At‑least‑once delivery (e.g. Storm’s acking) led to duplicate records unless sinks implemented manual deduplication.
Partial writes to external ACID stores meant failures could leave inconsistent state.
Developers had to track message IDs or version columns and build Lambda/Kappa layers to reconcile real‑time and batch views
How does Flink use checkpoint barriers and operator state to achieve exactly-once processing?
Checkpoint Barriers: Periodically injected into streams; barriers flow downstream, pausing outputs and buffering incoming data until all inputs align.
Operator State Snapshots: Once aligned, each operator snapshots its local (keyed or operator‑wide) state to durable storage.
Recovery: On failure, Flink restores state from the last completed checkpoint and replays upstream data, ensuring no partial snapshots or duplicate processing .
What is the purpose of two-phase commit for external sinks in Flink, and how does it ensure consistency?
Prepare Phase: During a checkpoint, the sink writes data in a “pending” or transactional state.
Commit Phase: On successful checkpoint completion, the sink finalizes (commits) those writes atomically.
Rollback on Failure: If the checkpoint fails, the sink discards pending writes, preventing partial updates and guaranteeing exactly‑once delivery to external systems
How does Flink unify real-time correctness with recovery strategies, eliminating the need for Lambda/Kappa reconciliation?
Co‑located Compute & State: Operators hold state locally, reducing external write dependencies.
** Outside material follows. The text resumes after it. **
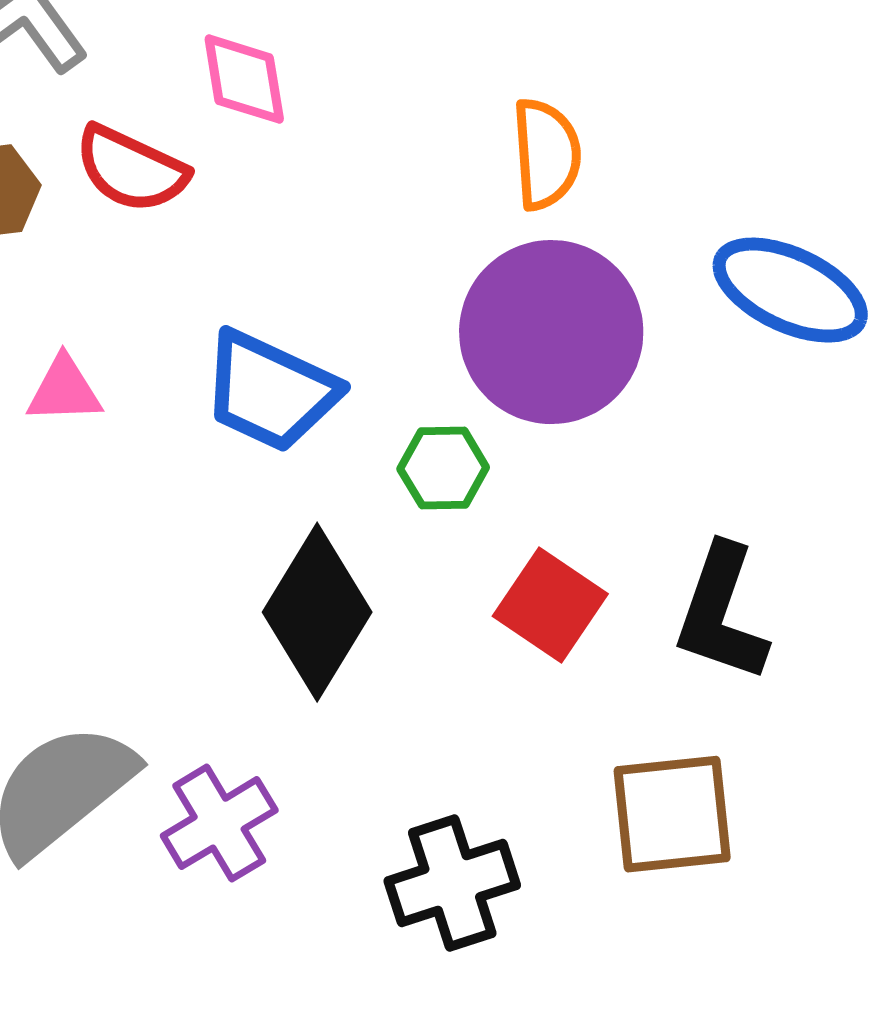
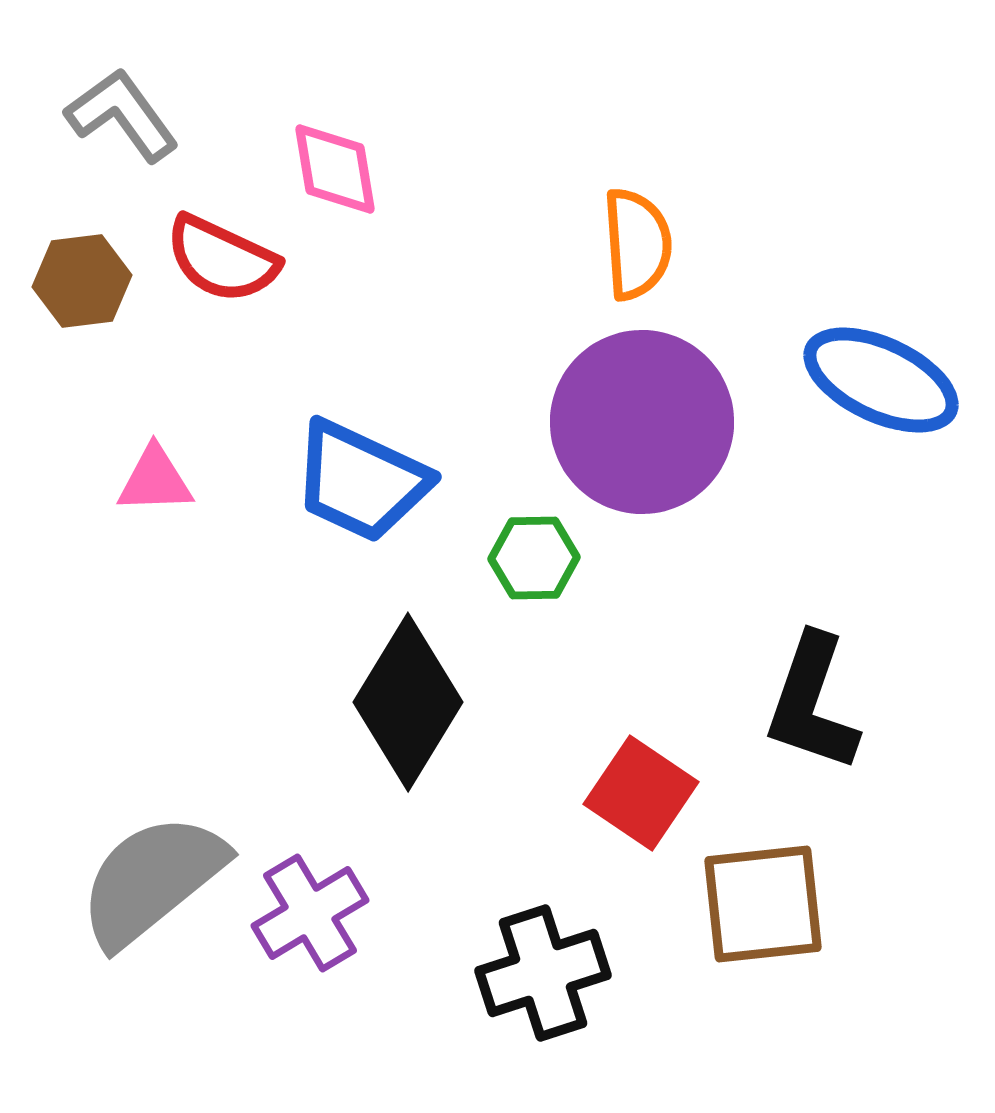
red square: (550, 605) -> (641, 793), moved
Unified Checkpoint‑Based Snapshots: Same mechanism drives both real‑time processing and historical replays.
Single Pipeline for Live & Backfill: Recovery via checkpoint restore and log replay uses identical code paths, removing separate batch layers and manual merge logic
What are the core features of Apache Flink’s architecture?
Native event‑driven runtime: Processes records as true streams, not micro‑batches
Stateful stream computations: Built‑in keyed and operator state with distributed scaling
Exactly‑once semantics: Checkpointing and two‑phase commits ensure end‑to‑end consistency
JobManager & TaskManagers: Central coordinator (JobManager) and worker nodes (TaskManagers with slots and operator chaining) for parallel execution
Pipelined data exchange: Continuous pipelines for low latency, with fault‑tolerance via coordinated checkpoints/savepoints
How do the DataStream, Table, and SQL APIs support a wide range of streaming use cases in Flink?
DataStream API:
- Unified model for streaming & batch; high‑/low‑level operators (map, filter, flatMap)
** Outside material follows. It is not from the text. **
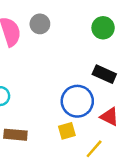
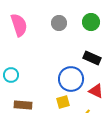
gray circle: (40, 24) -> (59, 23), moved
- Stateful processing with keyed state, event‑time watermarks, windows, custom logic
- Connectors for Kafka, Kinesis, file systems, etc.
Table API:
- Relational, schema‑based abstraction over DataStream/DataSet
- SQL‑like transformations, time attributes for event‑time grouping, joins, aggregations
- Single codebase for both batch and streaming
SQL API:
- Standard SQL over streaming tables with streaming extensions (OVER windows, temporal joins)
- Integrated event‑time semantics and same optimizer/runtime as Table API
What is Spark Streaming’s discretized stream processing model, and how does it differ from traditional record-at-a-time systems?
Discretized model: chops the live data stream into micro‑batches of fixed interval (e.g., X seconds) and runs each batch as a Spark job.
Traditional model: processes one record at a time, maintaining mutable in‑node state that is lost on failure.
Key difference: Spark Streaming treats each interval as immutable RDDs (resilient batches), avoiding per‑record state loss and enabling fault tolerance via RDD lineage .
How does Spark Streaming use micro-batches (DStreams) to achieve fault-tolerant, near-real-time processing?
DStreams: represent a continuous stream as a sequence of RDDs, one per batch interval.
Processing: each RDD is processed with standard Spark transformations and actions.
Fault tolerance: RDDs are recomputed from lineage on failure, so any lost partition can be rebuilt automatically.
Latency: batch intervals as low as 0.5 s yield end‑to‑end latencies around 1 s .
What is the role of RDDs in Spark Streaming’s computation model?
Each micro‑batch of incoming data is materialized as one or more Resilient Distributed Datasets (RDDs).
RDDs provide:
Immutable, partitioned data for parallel processing
Lineage information for automatic recomputation on failure
Seamless integration with Spark’s core APIs (SQL, MLlib, GraphX)
What types of data sources can Spark Streaming integrate with out-of-the-box (e.g., Kafka, HDFS, TCP sockets)?
Kafka
HDFS
Flume
Akka Actors
Raw TCP sockets
(Plus custom sources via easy‑to‑write receivers)